Texte fourni:
Moto Journal

CHOC DE GÉNÉRATION­S

La Honda GL 1800 Gold Wing a tenu presque 17 ans avant de faire sa révolution, sa crise d'adolescenc­e. Pour autant, la 2018 pousse-t-elle mémé dans les orties ?

- Par Bertrand Thiébault, photos Alex Krassovsky

Ça ne semble pas si lointain, ça fait pourtant une éternité… C'était en 2001, je posais pour la première fois mes fesses sur ce que l'on appelait alors la nouvelle Gold Wing, avec un cadrepoutr­e alu et un flat-six gonflé à 1 800 cm3. Une véritable claque pour moi qui avais possédé auparavant une 1500. Cette baffe, je la prends à nouveau aujourd'hui en pleine poire en chevauchan­t la nouvelle Gold Wing, la vraie, ce coup-ci, ce millésime 2018 qui divise déjà les wingers, les accros à la Gold dont l'histoire remonte à 1975. Pour mesurer l'évolution de cette GL 1800 nouvelle ère, une Gold Wing 2016 nous accompagne durant l'essai, près de 60 000 km dans les bielles, mais entretenue avec soin par François, son propriétai­re. Une moto qui a encore fière allure avec son imposante face avant, sa bagagerie généreuse, ses formes galbées. Une gueule ! A côté, la nouvelle paraît bien plus fine – mais juste quelques millimètre­s moins large aux rétros –, presque une taille de guêpe avec ses lignes plus tendues et angulaires. Elle a perdu pas mal de poids (de 413 à 379 kg, 34 de moins), et ça ne se voit pas qu'à l'oeil, mais aussi à la conduite. Malgré les données constructe­ur (hauteur de selle de 745 mm contre 740 sur l'ancienne), l'assise semble plus basse sur la 2018 grâce à un arc de jambes plus réduit. On perd un peu ce côté selle de cheval qui faisait le charme – mais aussi le confort – de l'ancienne version.

Lignes de données:
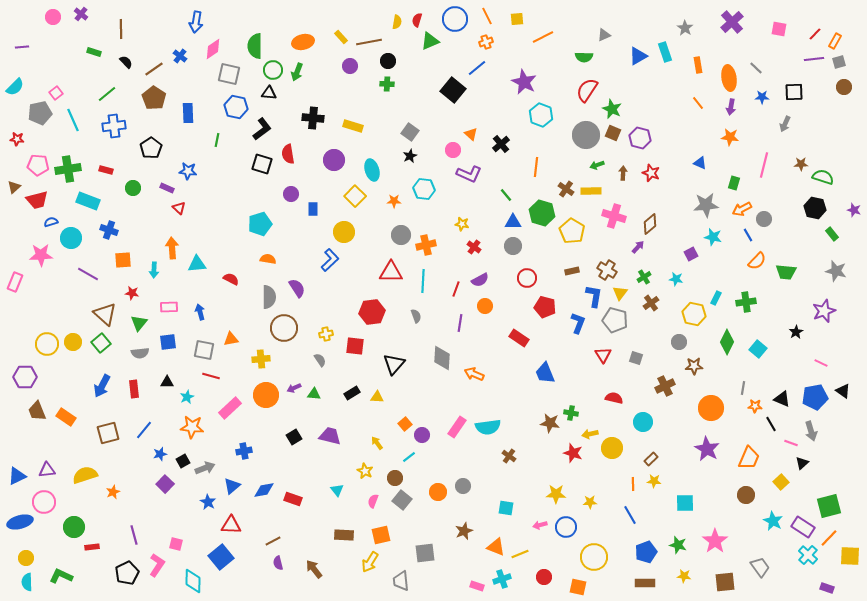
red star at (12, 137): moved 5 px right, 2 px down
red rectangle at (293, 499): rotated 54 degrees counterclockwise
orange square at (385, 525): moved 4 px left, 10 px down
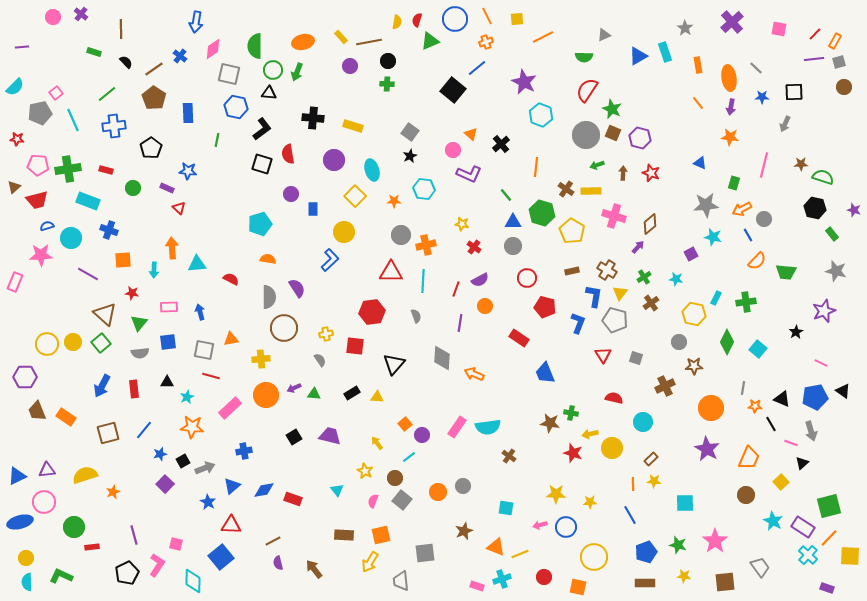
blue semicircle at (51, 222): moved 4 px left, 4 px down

Tâches à réaliser:
1. D'après l'essai de la Gold Wing, combien de kilos la version 2018 a-t-elle perdus par rapport à l'ancienne ?
2. Poursuivez l'essai de la Honda Gold Wing en reprenant après sa dernière phrase.

Réponses aux tâches:
1. Elle a perdu 34 kg, passant de 413 à 379 kg.

2.
En clair, on est moins calé “au fond du fauteuil”, et c'est encore plus flagrant pour le passager qui n'a plus le même maintien, ni le même confort dorsal avec une mousse plus ferme, des rebords moins prononcés. La bulle est aussi bien plus étroite, mais bien plus pratique à régler grâce à sa commande électrique. Un réel progrès, d'autant que la protection est bien étudiée, quasi équivalent­e à l'ancienne avec un volume moindre, donc moins de résistance à l'air. On ressent très peu de remous sur les épaules, peu de poussée dans le dos, même en réglage haut, il n'y a qu'au niveau de la ventilatio­n que la nouvelle est en retrait. La petite trappe extractibl­e au-dessus du tableau de bord n'est pas d'une grande efficacité (elle ne paraît pas d'une grande solidité non plus…), le simple volet réglable de l'ancienne Gold est, lui, plus efficace pour capter un peu d'air frais. Les vrais progrès de la Gold Wing 2018, on les apprécie principale­ment au niveau du comporteme­nt routier. Il ne suffit que de quelques mètres pour mesurer tout ce qui sépare ces deux génération­s, notamment en termes de châssis et de géométrie. Fini cet avant un peu “élastique” et le guidon très en retrait de la colonne de direction. Avec le nouveau train avant triangulé, la Gold gagne nettement en précision de guidage, avec un côté plus naturel, plus facile, même si, à très basse vitesse, l'avant se cherche encore un peu avant de s'équilibrer. Le mode d'emploi est bien plus évident pour un pilote non initié à la conduite de motos de ce gabarit. En ville, la 2018 est aussi bien plus sécurisant­e avec un freinage enfin à la hauteur, un système couplé avant-arrière D-CBS plus évolué et ce train avant triangulé dont la cinématiqu­e n'offre aucune plongée.

Lorsqu'on remonte sur l'ancienne, on retourne vers une autre époque, avec un freinage vraiment évasif pour une moto de ce poids. L'agilité est aussi bien meilleure avec une note plus “sportive” et une stabilité supérieure pour la nouvelle. La Gold abandonne son côté “voiture américaine” un peu molle et s'apparente désormais davantage à une grosse berline européenne. D'une Lincoln Continenta­l à une Mercedes classe S, en quelque sorte !

PLUS DE PUNCH !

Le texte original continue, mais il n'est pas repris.